## Document section:
================================

Member of the Wisconsin State Assembly from the Grant 1st district
- In office January 1, 1872 – January 6, 1873
- Preceded by: Joseph Harris
- Succeeded by: Thomas G. Stephens

Personal details
- Born: September 7, 1815 Greensburg, Kentucky, U.S.
- Died: February 7, 1892 (aged 76) Grant County, Wisconsin, U.S.
- Party: Republican
- Spouse: Mary Ann Lauterman ​ ​(m. 1836⁠–⁠1892)​
- Children: Jasper Cabanis; ^{(b. 1836; died 1862)}; James Henry Cabanis; ^{(b. 1838; died 1920)};

Military service
- Allegiance: United States
- Branch/service: Illinois militia
- Years of service: 1832
- Battles/wars: Black Hawk War

= George Cabanis =

19th century American politician

George Edwin Cabanis (September 7, 1815 – February 7, 1892) was an American carpenter and builder from Bigpatch, Wisconsin, who served one term as a Republican member of the Wisconsin State Assembly representing Grant County's First Assembly district (the Towns of Harrison, Hazel Green, Jamestown, Paris, Platteville and Smelser).

================================

## Recorded information:

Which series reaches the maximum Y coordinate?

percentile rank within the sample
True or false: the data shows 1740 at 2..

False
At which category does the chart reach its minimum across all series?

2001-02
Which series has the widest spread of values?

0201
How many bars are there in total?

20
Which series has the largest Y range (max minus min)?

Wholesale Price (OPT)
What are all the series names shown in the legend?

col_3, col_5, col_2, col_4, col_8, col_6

================================

## What you will do:
1. Reproduce everything in the George Cabanis entry from "Military service" down to "Platteville and Smelser).".
2. According to the George Cabanis entry, which towns made up Grant County's First Assembly district?

## Results by task:
1.
Military service
- Allegiance: United States
- Branch/service: Illinois militia
- Years of service: 1832
- Battles/wars: Black Hawk War

= George Cabanis =

19th century American politician

George Edwin Cabanis (September 7, 1815 – February 7, 1892) was an American carpenter and builder from Bigpatch, Wisconsin, who served one term as a Republican member of the Wisconsin State Assembly representing Grant County's First Assembly district (the Towns of Harrison, Hazel Green, Jamestown, Paris, Platteville and Smelser).

2. Harrison, Hazel Green, Jamestown, Paris, Platteville, Smelser